Equal Focus On Hard Skills & Soft Skills

Sometimes, a profession requires both sets of skills for success in the job. In fact, in these professions, soft skills enhance the person’s hard skills in a way that they’re co-dependent. For instance, doctors, psychiatrists, lawyers etc. are required implementing both sets of skills. Aside from expertise in their fields (hard skills), doctors also need to have a high EQ to handle emotional situations with their patients.

Soft Skills Over Hard Skills

Careers that require a high amount of creativity, team-work, communication and networking skills depend on soft skills over hard skills. For example, the employees in the marketing and sales department do not necessarily need to understand the technical features of the product they need to advertise; they can succeed at their work as long as they can gain compliance from their customers.

Hard Skills Examples

Hard skills are innumerable. Every profession comes with a list of its own hard skills requirements. Here are 10 examples of hard skills that employers look for while hiring an employee.

  1. Computer Technology- In today’s world, it is very important to have a basic grasp of computer technology at the very least, since many companies require candidates to apply for jobs using a computer-based platform.
  2. Hard Communication Skills- effective communication is a very important soft skill. But factors such as being fluent in more than two languages, or a foreign language, serve as effective hard skills.
  3. Data Analysis- Data analysis is a highly valued hard skill across various industries, and not just finance. The ability to analyse data to use the information for the benefit of your company is extremely useful.
  4. Certificates & Licenses- While these may not be hard skills themselves, they give your potential employer a proof of your expertise in the required hard skills.
  5. Design- being artistically inclined may be a soft skill, but being adept at using digital tools for designing has become a very important hard skill. This proves to be essential as the consumers’ standards for design aesthetics have increased today.
  6. Cloud Computing- Due to the advance in internet and technology, companies are turning to cloud computing as a more convenient method to secure their data.

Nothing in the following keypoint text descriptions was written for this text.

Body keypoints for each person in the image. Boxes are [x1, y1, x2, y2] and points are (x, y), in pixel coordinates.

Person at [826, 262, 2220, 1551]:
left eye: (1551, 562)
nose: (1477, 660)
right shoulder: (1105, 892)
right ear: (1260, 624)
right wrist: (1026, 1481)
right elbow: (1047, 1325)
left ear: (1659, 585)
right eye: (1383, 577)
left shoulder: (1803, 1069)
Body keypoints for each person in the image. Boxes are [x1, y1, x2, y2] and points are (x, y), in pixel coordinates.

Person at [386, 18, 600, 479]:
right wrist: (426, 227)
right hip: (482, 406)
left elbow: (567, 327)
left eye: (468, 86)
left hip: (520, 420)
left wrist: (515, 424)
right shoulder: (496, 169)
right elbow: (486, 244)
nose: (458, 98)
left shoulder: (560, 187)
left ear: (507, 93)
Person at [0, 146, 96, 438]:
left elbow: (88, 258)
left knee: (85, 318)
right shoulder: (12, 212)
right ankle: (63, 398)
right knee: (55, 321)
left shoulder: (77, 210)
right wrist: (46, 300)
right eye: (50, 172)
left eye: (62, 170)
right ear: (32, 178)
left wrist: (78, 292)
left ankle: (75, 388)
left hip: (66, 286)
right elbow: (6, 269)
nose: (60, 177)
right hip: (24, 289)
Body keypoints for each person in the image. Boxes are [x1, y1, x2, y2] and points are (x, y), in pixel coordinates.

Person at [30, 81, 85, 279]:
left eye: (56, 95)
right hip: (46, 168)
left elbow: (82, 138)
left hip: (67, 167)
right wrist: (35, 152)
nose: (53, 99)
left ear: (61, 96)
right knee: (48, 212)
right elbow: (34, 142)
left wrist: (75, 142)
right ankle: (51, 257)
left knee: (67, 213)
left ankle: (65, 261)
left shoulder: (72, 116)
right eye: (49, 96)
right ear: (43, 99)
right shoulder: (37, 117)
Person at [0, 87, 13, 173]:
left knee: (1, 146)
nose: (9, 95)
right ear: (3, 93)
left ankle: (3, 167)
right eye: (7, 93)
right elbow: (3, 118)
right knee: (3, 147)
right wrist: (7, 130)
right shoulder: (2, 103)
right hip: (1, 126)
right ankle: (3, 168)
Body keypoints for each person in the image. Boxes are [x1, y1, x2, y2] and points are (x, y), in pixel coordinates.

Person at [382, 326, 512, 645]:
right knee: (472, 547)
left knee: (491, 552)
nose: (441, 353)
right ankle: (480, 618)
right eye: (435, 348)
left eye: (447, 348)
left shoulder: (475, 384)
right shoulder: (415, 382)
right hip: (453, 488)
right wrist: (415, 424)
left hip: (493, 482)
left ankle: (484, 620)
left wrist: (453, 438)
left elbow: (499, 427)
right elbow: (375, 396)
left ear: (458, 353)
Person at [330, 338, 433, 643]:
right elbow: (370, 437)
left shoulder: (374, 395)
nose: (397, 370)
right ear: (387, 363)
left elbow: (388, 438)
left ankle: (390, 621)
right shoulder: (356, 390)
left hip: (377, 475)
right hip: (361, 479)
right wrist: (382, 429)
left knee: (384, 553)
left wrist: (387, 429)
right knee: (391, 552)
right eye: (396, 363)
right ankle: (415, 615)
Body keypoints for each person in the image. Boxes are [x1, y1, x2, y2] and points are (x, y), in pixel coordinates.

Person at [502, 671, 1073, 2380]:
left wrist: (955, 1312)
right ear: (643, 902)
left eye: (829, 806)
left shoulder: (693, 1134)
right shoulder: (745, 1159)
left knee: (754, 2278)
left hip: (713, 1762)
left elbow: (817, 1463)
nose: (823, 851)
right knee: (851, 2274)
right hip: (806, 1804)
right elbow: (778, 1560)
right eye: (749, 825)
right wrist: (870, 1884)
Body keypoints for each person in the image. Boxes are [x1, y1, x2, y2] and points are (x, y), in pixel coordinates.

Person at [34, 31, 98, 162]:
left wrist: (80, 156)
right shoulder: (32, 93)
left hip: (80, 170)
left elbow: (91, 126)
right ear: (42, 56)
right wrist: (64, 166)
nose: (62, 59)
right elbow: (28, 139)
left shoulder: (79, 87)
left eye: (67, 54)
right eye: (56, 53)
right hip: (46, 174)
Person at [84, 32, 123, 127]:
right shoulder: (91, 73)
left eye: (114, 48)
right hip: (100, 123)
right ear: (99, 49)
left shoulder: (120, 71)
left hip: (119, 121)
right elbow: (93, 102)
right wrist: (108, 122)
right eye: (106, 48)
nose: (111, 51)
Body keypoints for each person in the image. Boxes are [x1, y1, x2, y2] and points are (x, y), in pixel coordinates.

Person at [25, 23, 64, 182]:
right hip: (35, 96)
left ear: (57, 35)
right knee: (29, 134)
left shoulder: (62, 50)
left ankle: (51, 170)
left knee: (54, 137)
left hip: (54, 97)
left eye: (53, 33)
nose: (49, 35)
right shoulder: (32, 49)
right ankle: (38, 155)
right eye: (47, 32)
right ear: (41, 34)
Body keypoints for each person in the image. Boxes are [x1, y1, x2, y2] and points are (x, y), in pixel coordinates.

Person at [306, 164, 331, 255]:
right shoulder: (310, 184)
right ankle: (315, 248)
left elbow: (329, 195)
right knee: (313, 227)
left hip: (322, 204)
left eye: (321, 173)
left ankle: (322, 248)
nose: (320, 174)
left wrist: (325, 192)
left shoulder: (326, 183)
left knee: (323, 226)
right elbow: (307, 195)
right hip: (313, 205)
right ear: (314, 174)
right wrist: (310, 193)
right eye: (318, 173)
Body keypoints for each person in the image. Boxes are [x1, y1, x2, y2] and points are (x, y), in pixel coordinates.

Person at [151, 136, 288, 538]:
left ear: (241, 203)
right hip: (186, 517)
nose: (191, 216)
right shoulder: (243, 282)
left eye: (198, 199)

This means that people who can build and manage cloud systems are in demand.
  7. Mobile & Web Development- Multiple websites are created every second and several apps are released every day. This would not be possible without people who are skilled at creating and managing apps and websites.
  8. Network Security- Companies are very confidential when it comes to their data. IT professionals who are skilled in encryption algorithms are higher in demand than ever.
  9. Marketing- convincing and persuading a customer purchase a company’s products or services requires a certain amount of expertise in communication. This ability is always valuable to potential employers.
  10. Project Management- This is a set of hard skills that is required across multiple of industries ranging from IT to construction. Due to this, hard skills related to management have become extremely important to employers.

Bottom Line?

Hard skills are important for completing a task at hand in a much better manner, but soft skills are equally important for advancement in your career. Both hard skills and soft skills are equally important. While the former makes sure you know what you’re doing or talking about, the latter ensures that you do it with flair.

Although soft skills aren’t given too much importance during the formative years or formal education, hard skills shouldn’t be neglected. Hard skills are mentioned in the cover letter of your resume when you apply for a job. While your soft skills enhance your hard skills further, no job can be done successfully without having a certain amount of expertise in that field. Thus, hard skills are those that serve as a foundation to the field you choose to work in.